Farklı ülkelerden dansçılarla aynı sahneye çıkıyorsunuz. Karşınızda uluslararası bir jüri var. Aralarında çok ünlü koreograflar ve bale sanatçıları oluyor. Bir dansçı için oldukça iyi bir fırsat bu tarz yarışmalar. Çünkü hem kendi seviyenizi görebiliyorsunuz, hem de dünyadaki diğer dans ekolleri hakkında bilgi sahibi oluyorsunuz. Ayrıca bu tarz yarışmalar bir dansçı için her zaman yurt dışına gidebilmek için bir kapı aralıyor.
*Bu noktada Türk balesinin iyi bir seviyede olduğunu söyleyebilir miyiz?
Türk balesinin oldukça iyi bir yerde olduğunu söyleyebilirim. Son yıllarda bu tarz uluslararası yarışmalara katılıp, derece alan çok sayıda dansçının olması da bunun göstergesi.
YURT DIŞINDA ÜLKEMİ TEMSİL ETMEK İSTERİM
*Peki bu yarışmalarla size yurt dışı kapısı açıldı mı? Kariyer planınızda yurt dışına gitmek var mı?

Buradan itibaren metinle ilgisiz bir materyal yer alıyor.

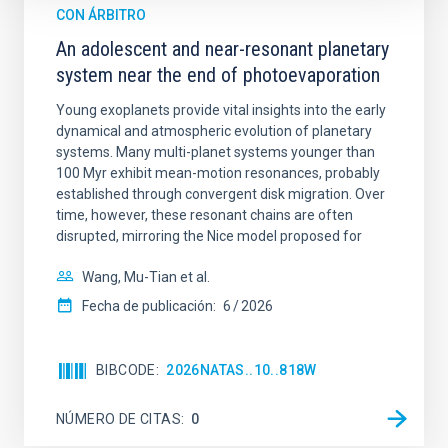
CON ÁRBITRO
An adolescent and near-resonant planetary
system near the end of photoevaporation
Young exoplanets provide vital insights into the early
dynamical and atmospheric evolution of planetary
systems. Many multi-planet systems younger than
100 Myr exhibit mean-motion resonances, probably
established through convergent disk migration. Over
time, however, these resonant chains are often
disrupted, mirroring the Nice model proposed for
Wang, Mu-Tian et al.
Fecha de publicación:
6
2026
BIBCODE
2026NATAS..10..818W
NÚMERO DE CITAS
0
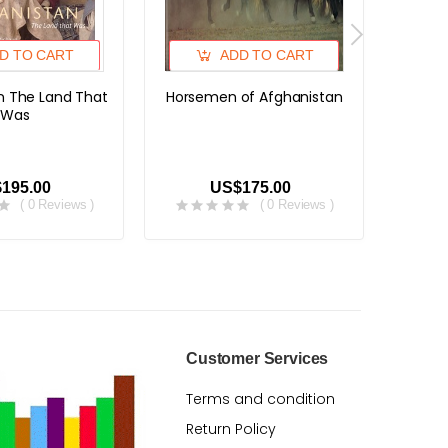
D TO CART
ADD TO CART
n The Land That
Horsemen of Afghanistan
Afgha
Was
Visi
Hatch 
195.00
US$175.00
( 0 Reviews )
( 0 Reviews )
Customer Services
Terms and condition
Return Policy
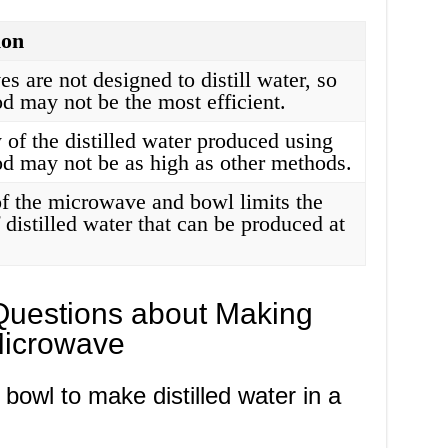
ion
 are not designed to distill water, so
d may not be the most efficient.
 of the distilled water produced using
od may not be as high as other methods.
of the microwave and bowl limits the
distilled water that can be produced at
Questions about Making
 Microwave
 bowl to make distilled water in a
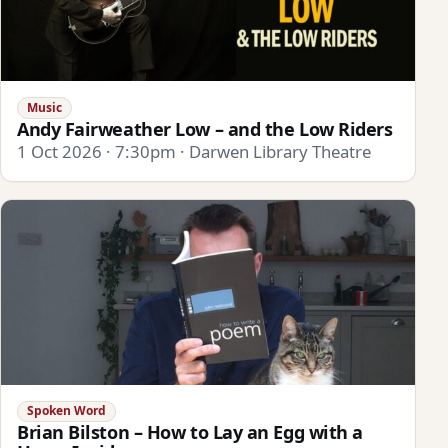
Music
Andy Fairweather Low – and the Low Riders
1 Oct 2026 · 7:30pm · Darwen Library Theatre
Spoken Word
Brian Bilston – How to Lay an Egg with a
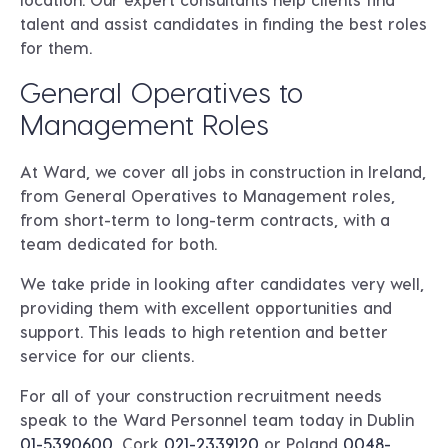
talent and assist candidates in finding the best roles
for them.
General Operatives to
Management Roles
At Ward, we cover all jobs in construction in Ireland,
from General Operatives to Management roles,
from short-term to long-term contracts, with a
team dedicated for both.
We take pride in looking after candidates very well,
providing them with excellent opportunities and
support. This leads to high retention and better
service for our clients.
For all of your construction recruitment needs
speak to the Ward Personnel team today in
Dublin
01-5390600
, Cork
021-2339120
or
Poland
0048-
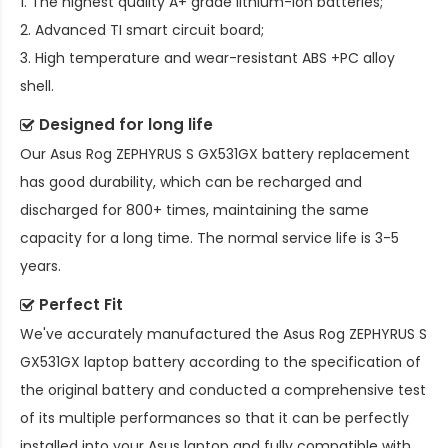
1. The highest quality A+ grade lithium-ion batteries;
2. Advanced TI smart circuit board;
3. High temperature and wear-resistant ABS +PC alloy
shell.
Designed for long life
Our
Asus Rog ZEPHYRUS S GX531GX battery replacement
has good durability, which can be recharged and
discharged for 800+ times, maintaining the same
capacity for a long time. The normal service life is 3-5
years.
Perfect Fit
We've accurately manufactured the
Asus Rog ZEPHYRUS S
GX531GX laptop battery
according to the specification of
the original battery and conducted a comprehensive test
of its multiple performances so that it can be perfectly
installed into your Asus laptop and fully compatible with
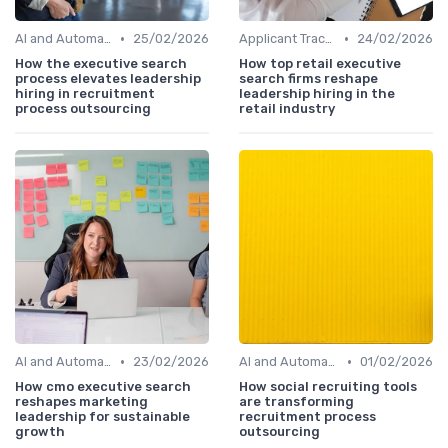
•
•
AI and Automation
25/02/2026
Applicant Tracking Systems
24/02/2026
How the executive search
How top retail executive
process elevates leadership
search firms reshape
hiring in recruitment
leadership hiring in the
process outsourcing
retail industry
•
•
AI and Automation
23/02/2026
AI and Automation
01/02/2026
How cmo executive search
How social recruiting tools
reshapes marketing
are transforming
leadership for sustainable
recruitment process
growth
outsourcing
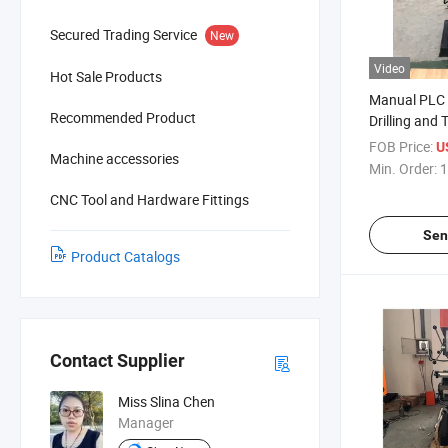
Secured Trading Service
New
Video
Hot Sale Products
Manual PLC 
Recommended Product
Drilling and
FOB Price:
U
Machine accessories
Min. Order:
1
CNC Tool and Hardware Fittings
Sen
Product Catalogs
Contact Supplier
Miss Slina Chen
Manager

Türkiye’de kalmayı tercih ediyorum. Çünkü Türk balesi için yapacağıma inandığım daha çok şey olduğunu düşünüyorum. Tamamen yurt dışına yerleşmek yerine bu işi Türkiye’de yapıp, yurt dışında konuk sanatçı olarak ülkemi temsil etmeyi tercih ederim.
*Dans etmek istediğiniz bir eser ya da sahne var mı?
‘Le Corsaire’da ‘Medora’ karakterini ve ‘Don Kişot’ta ‘Kitri’yi dans etmek isterim.
AĞLAYARAK DANS ETTİM
*Unutamadığınız bir temsil var mı?
‘Romeo ve Juliet’te Burak Kayıhan’la dans ediyordum. Burak, ‘Romeo’ rolündeydi. Yanlış hatırlamıyorsam bir kavga sahnesinde karın boşluğuna dirsek geldi. Nefessiz kaldı. Ben de o sırada kulisteydim. Burak’ın bir süre nefessiz kalması beni çok korkuttu. Hemen sahneye çıkmam ve o sırada üzgün bir şekilde dans etmem lazımdı. Ben Burak’ı gördükten sonra ağlayarak dans ettim.